After Op. 118, we get Bruce Adolphe's My Inner Brahms (an intermezzo), a short homage commissioned for the album. Adolphe is a New York based composer and educator known by millions of public radio listeners for his Piano Puzzler segments on Performance Today. A distillation of his improvisations on themes by Brahms, it's a lovely little bit of time travel. The three pieces that follow are all works that inspired Brahms - Schubert's Impromptu, Op. 90, No. 3, Schumann's Romanze, Op 28, No. 2, and Chopin's Berceuse, Op. 57. They all go down easily and give you an idea of what might have been swirling in Brahms's head as he composed. They also prove that I will always be a Schumann person - the clarity of his textures and conception is immediately evident and very attractive. 

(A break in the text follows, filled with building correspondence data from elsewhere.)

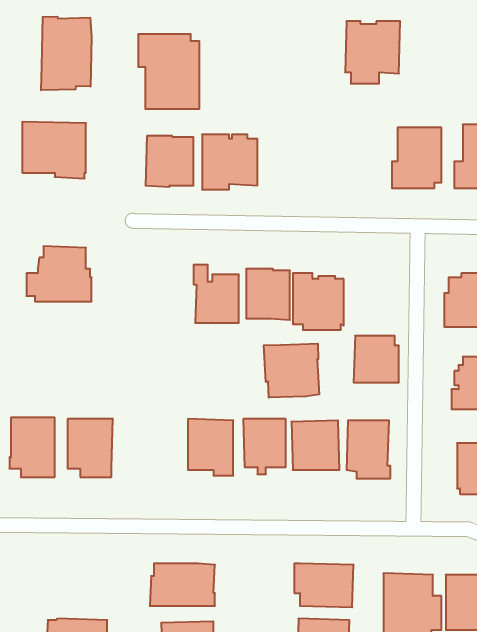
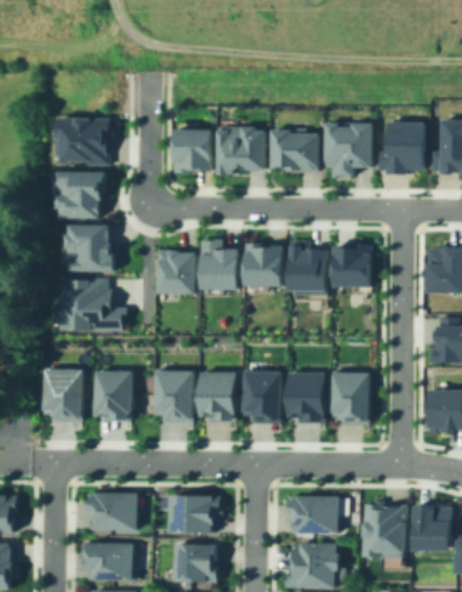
building: [41,17,92,90] -> none
building: [345,21,400,84] -> [316,123,364,176]
building: [138,34,199,109] -> none
building: none -> [263,129,309,171]
building: none -> [61,170,108,217]
building: none -> [155,250,195,294]
building: none -> [57,278,124,331]
building: [354,336,399,382] -> [335,245,373,285]
building: [264,344,319,398] -> none
building: none -> [158,371,194,422]
building: none -> [84,493,139,530]

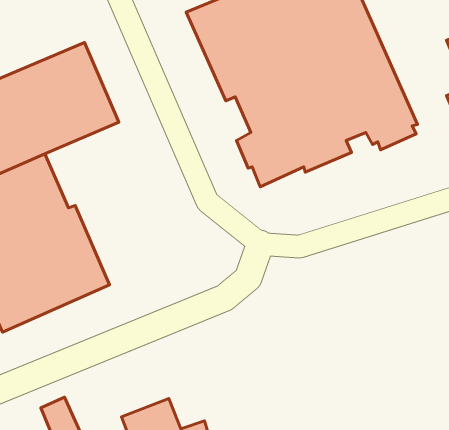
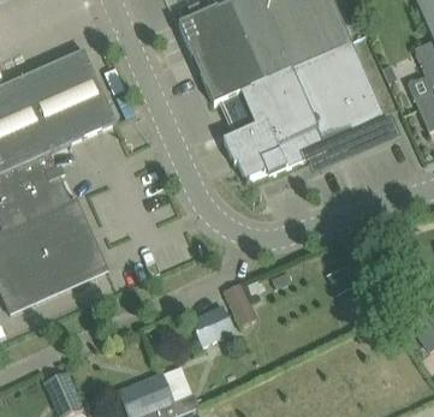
building: none -> [224,281,257,324]
building: none -> [191,305,234,346]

Brahms's Drei Intermezzi, Op 117, follows and, if anything, it's Schumann's influence I feel the most. This leads me to start wondering how much Shaham's performances themselves might be influence by all the crosstalk between composers. Whatever the reason, the three intermezzos are simply, but never simplistically gorgeous. Shaham seems to find little stories between the notes, and to delight in their telling. 

Disc 2 starts with another commissioned piece, After Brahms - 3 Intermezzos for Piano, by Avner Dorman. Dorman is Israeli-a born and one of the most successful young composers in that country. He and Shaham have crossed paths before, with Nigunim, a violin sonata based on Jewish themes commissioned and performed by her and her brother, the great Gil Shaham. The first of his intermezzos really puts the "passion" in the Allegro con motto apassionato, with furious downpours of notes coming to a crashing halt on the left side of the keyboard. It's short enough that it's actually great fun and Shaham blows past the difficulties with aplomb. the other two pieces in the set profitably explore other variations on the "whisper to a scream" template.

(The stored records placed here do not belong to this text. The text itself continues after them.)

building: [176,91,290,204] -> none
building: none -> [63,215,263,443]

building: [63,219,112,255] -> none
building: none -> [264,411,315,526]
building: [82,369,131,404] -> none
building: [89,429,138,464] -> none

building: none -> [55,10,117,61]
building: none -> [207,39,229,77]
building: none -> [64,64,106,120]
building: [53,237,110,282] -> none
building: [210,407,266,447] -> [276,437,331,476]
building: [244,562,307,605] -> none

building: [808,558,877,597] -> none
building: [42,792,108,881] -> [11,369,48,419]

After Dorman's romantic apotheosis, Bach's Partita No. 1 comes as somewhat of a relief, especially in Shaham's lighter than air performance. It feels like her fingers are just barely touching the keys. Even so, I admit to feeling a slight bit of ear fatigue at this point - but there is nothing saying you need to listen to all 120 minutes of piano music at once. However you get there, don't miss the Schoenberg miniatures that come on Bach's coattails. Schoenberg, one of my favorite composers, was a crucial bridge from the perfumed drawing rooms of the Romantic era to the spiky bustle of Modernism. He had cred in the new world partially because his early works were so accomplished. If he had composed nothing after Verklarte Nacht, Gurrelieder and Ewartung, he would be known as a major late-Romantic composer. 

Obviously, Sechs Kleine Klavierstücke, Op. 19, is not one of Schoenberg's big deals. But mashing up six tiny pieces into a work less than six minutes long without it ever feeling frugal is no mean feat. Shaham seems to use a magnifying glass to find the individual character of each little section, like painting a Kandinsky on the head of a pin. Put down your phone, slow down, and observe the process with your full attention - trust me, you will be rewarded. 

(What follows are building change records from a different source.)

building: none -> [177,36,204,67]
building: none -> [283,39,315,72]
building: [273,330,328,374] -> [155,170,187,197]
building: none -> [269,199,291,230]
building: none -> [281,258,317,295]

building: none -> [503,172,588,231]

The final piece is a true mash up, with Brahms's Klavierstücke, Op 119 interleaved with Brett Dean's Hommage à Brahms für Klavier. While Dean's work was originally commissioned by Emmanuel Ax, like the other new music here, this is a World Premiere recording. Dean's work is probably the most radical of the new pieces, finding the connection between modern cacophony and the 19th Centuries cascades of notes. There's also a touch of knotty jazz to his writing, bringing us right up to date. But Brahms, and ultimately Orli Shaham, have the last word. The third Klavierstücke, Rhapsodie in e-flat major, is so tuneful and open-hearted that you may be inspired (sorry) to go back to beginning of this wonderful collection. Thanks to Shaham, I think I'll be a better friend to Brahms from now on.  Brahms Inspired is out on June 9th.